Im Avantī Khaṇḍa benennt Kapitel 25, vorgetragen von Mārkaṇḍeya, eine weithin berühmte Konfluenz östlich von Oṃkāra, wo die Revā (Narmadā) mit der Nīlagāṅgā zusammenfließt. Die Darstellung ist als Bestimmung des tīrtha angelegt und wird von einer knappen Fruchtverheißung (phala) beschlossen. Es heißt, rituelles Baden (snāna) und Mantra-Rezitation (japa) an diesem saṅgama machten weltliche Ziele erreichbar und zeigten den Ort als Träger ritueller Wirksamkeit. Zudem wird eine lange heilige Nach-Todes-Wohnstatt verheißen—sechzigtausend Jahre in Nīlakaṇṭhapura—wodurch die lokale Geographie mit einem Śiva-verbundenen Heilreich verknüpft wird.

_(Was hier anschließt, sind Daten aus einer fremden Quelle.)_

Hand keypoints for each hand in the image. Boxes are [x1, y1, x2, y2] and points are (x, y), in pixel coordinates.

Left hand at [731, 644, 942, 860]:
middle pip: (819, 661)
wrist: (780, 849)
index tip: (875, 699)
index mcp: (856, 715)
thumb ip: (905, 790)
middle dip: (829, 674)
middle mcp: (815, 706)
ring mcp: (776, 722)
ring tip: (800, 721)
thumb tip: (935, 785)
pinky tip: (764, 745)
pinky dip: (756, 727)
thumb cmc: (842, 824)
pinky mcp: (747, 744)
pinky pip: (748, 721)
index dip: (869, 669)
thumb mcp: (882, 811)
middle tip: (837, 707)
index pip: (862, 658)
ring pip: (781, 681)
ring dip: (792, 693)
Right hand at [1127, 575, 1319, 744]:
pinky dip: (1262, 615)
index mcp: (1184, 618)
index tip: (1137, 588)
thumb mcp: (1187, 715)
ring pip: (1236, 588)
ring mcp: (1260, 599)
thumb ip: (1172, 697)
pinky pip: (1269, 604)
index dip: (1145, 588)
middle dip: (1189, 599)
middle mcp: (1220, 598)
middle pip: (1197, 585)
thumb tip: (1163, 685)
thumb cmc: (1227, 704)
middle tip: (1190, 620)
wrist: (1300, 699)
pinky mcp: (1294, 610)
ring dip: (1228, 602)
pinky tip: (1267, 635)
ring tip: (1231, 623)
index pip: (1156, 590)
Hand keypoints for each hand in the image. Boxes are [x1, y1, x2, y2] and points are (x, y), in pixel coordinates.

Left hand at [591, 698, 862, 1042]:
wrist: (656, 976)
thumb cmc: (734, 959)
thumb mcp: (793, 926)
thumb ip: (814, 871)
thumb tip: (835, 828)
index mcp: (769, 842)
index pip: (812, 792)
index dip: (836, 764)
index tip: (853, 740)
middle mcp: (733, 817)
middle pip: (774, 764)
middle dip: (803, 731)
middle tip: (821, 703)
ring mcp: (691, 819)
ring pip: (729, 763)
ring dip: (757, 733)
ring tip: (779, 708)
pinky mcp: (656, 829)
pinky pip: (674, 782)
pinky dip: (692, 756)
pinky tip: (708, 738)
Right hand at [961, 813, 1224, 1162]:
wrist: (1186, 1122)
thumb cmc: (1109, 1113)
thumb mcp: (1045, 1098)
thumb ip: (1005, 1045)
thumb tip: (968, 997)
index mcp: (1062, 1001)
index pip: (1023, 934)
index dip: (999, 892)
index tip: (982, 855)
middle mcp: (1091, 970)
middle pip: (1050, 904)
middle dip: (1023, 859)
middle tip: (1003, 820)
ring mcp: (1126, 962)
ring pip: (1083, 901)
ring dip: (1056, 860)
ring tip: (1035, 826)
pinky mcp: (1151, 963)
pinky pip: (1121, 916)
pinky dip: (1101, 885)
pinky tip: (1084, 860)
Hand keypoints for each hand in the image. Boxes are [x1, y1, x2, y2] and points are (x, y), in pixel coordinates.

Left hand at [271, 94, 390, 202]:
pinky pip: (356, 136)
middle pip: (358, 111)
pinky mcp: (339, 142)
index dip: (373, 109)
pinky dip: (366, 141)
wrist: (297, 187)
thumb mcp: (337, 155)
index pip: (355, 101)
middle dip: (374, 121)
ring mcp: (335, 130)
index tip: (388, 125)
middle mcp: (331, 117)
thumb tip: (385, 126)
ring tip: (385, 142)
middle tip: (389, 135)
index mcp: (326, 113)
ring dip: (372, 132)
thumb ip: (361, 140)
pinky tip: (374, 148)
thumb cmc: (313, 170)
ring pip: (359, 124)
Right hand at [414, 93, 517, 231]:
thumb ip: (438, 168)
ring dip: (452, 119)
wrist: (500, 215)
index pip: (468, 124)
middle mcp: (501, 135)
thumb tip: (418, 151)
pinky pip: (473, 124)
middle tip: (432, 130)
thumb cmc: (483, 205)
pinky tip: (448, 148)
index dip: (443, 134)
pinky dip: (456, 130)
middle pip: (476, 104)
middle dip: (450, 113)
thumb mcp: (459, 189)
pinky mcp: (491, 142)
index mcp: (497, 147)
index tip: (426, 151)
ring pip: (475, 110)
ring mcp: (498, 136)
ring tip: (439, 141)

Hinzu tritt eine genealogisch-ethische Dimension: Wer beim śrāddha den Ahnen tarpaṇa darbringt, mit Wasser, das mit Sesam vermischt ist (tila-miśra jala), soll zusammen mit sich selbst einundzwanzig Personen „emporheben“. Insgesamt wirkt das Kapitel wie ein kompaktes Ritual-Geo-Register: Ort → empfohlene Handlungen → aufgezählte Früchte.